#### [Written tasks]
1/ In the blog excerpt, which day does the writer suggest the post office cut instead of Saturday?
2/ From the blog excerpt, extract the passage starting with "Funny, even though" and going on through "I miss stuff.".

#### [Selected text]
-- -- --

Texting? Yeah, I've heard of it. My phone kind of does it, though I pay PER TEXT sent or received. My husband's phone does not text.
Funny, even though there are like 1000 ways to talk to people, I still have as little time as ever to actually do any of it. Divide 5 free minutes a day by 50 different devices/accounts to check, and its no wonder I miss stuff.
Digital age? Lovely. Wonderful. Joyful. Its bringing the human race closer together. Or so I have read in the newspaper.
Thursday, June 24, 2010
Deep Thoughts Thursday
I don’t usually comment on news unless I have something smart-a$$’ed to say. Today I do. The post office has been talking for a while about cutting Saturday mail delivery to save money, and there have been hearings in Congress about it.
Here’s my thought (that no one important will bother listening to): Why Saturday? Why not cut Wednesday?

-- -- --

#### [Rows]
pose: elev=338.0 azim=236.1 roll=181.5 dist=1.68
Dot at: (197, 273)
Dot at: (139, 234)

-- -- --

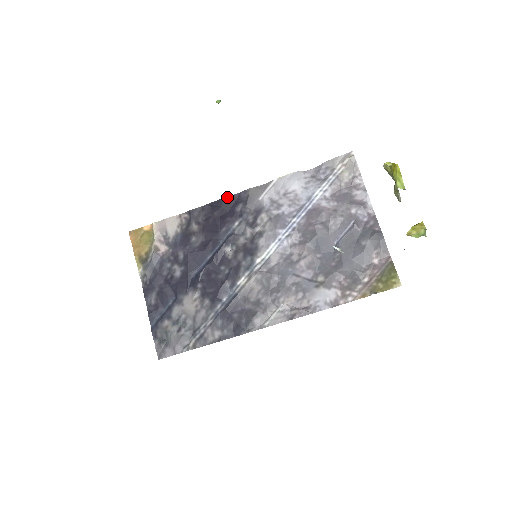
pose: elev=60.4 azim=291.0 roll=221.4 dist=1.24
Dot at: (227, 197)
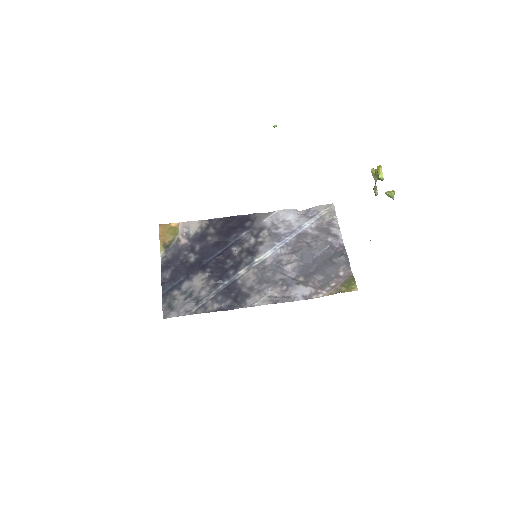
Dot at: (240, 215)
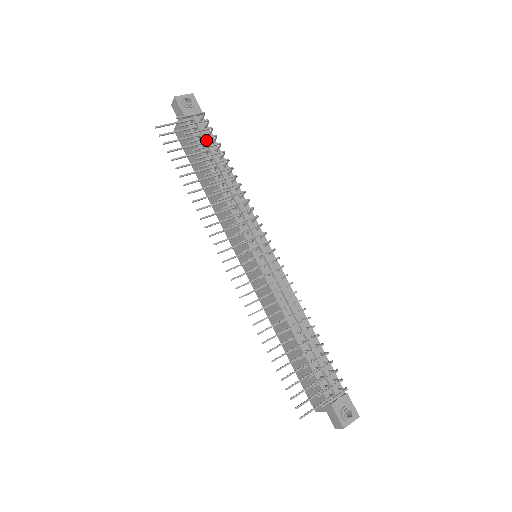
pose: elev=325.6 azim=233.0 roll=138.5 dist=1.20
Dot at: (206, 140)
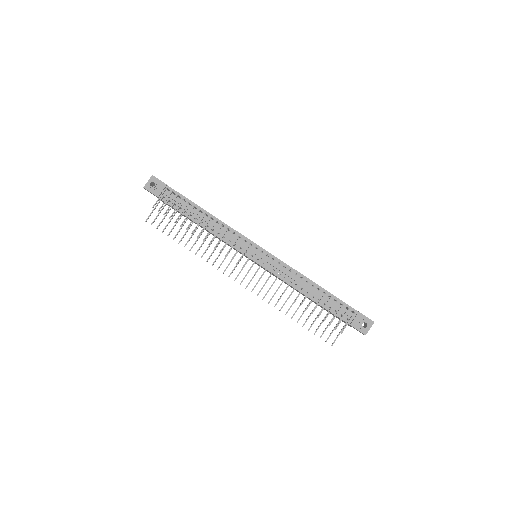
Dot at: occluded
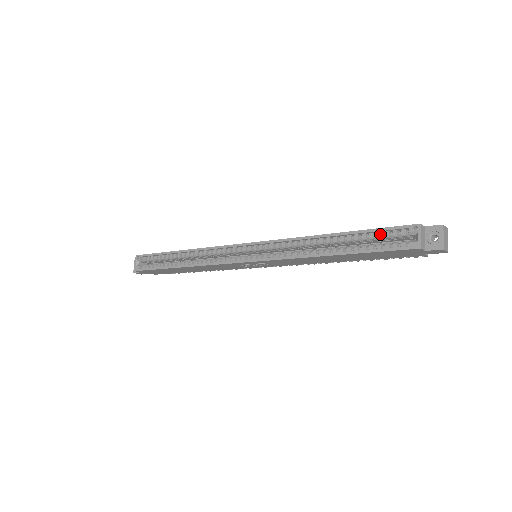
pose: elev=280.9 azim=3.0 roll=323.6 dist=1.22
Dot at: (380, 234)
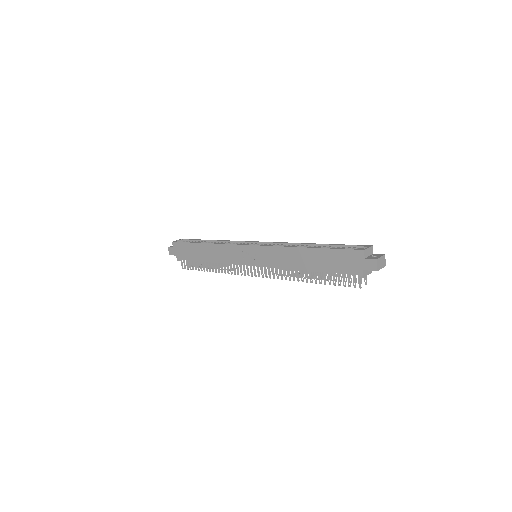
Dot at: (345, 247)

-- -- --

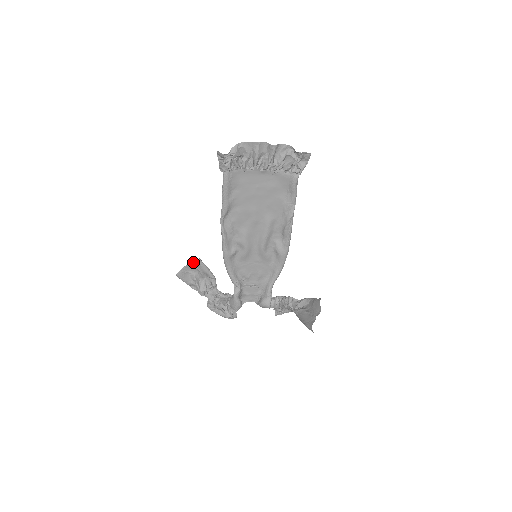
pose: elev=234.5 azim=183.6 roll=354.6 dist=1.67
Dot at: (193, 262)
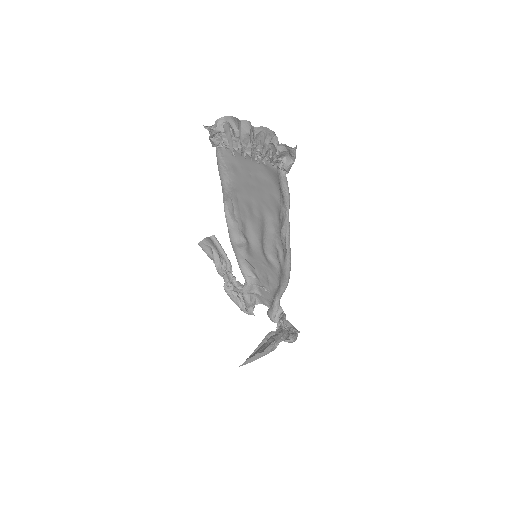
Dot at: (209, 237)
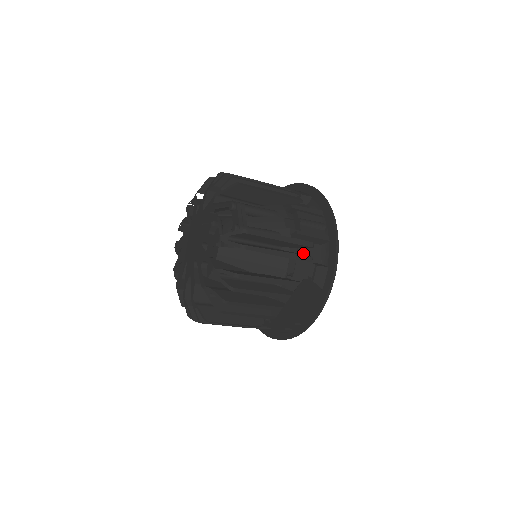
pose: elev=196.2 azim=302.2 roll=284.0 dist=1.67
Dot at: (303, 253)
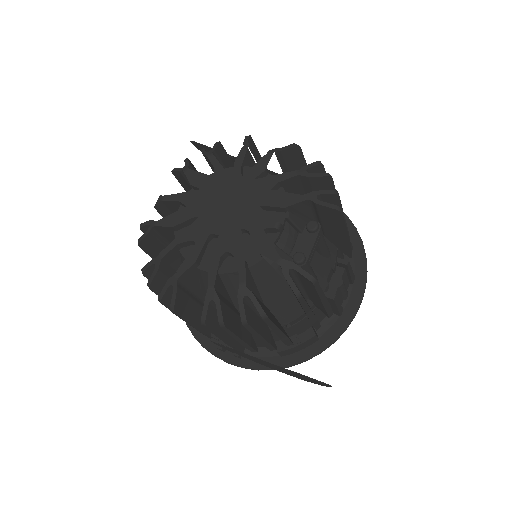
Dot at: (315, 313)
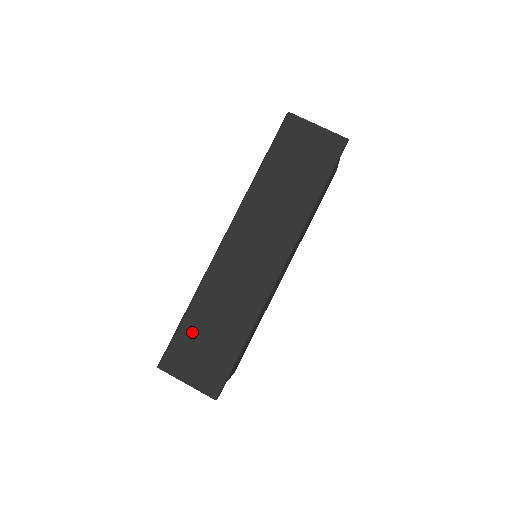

-- -- --

#### [Completed exercise]
1/ Wednesday.

2/
Funny, even though there are like 1000 ways to talk to people, I still have as little time as ever to actually do any of it. Divide 5 free minutes a day by 50 different devices/accounts to check, and its no wonder I miss stuff.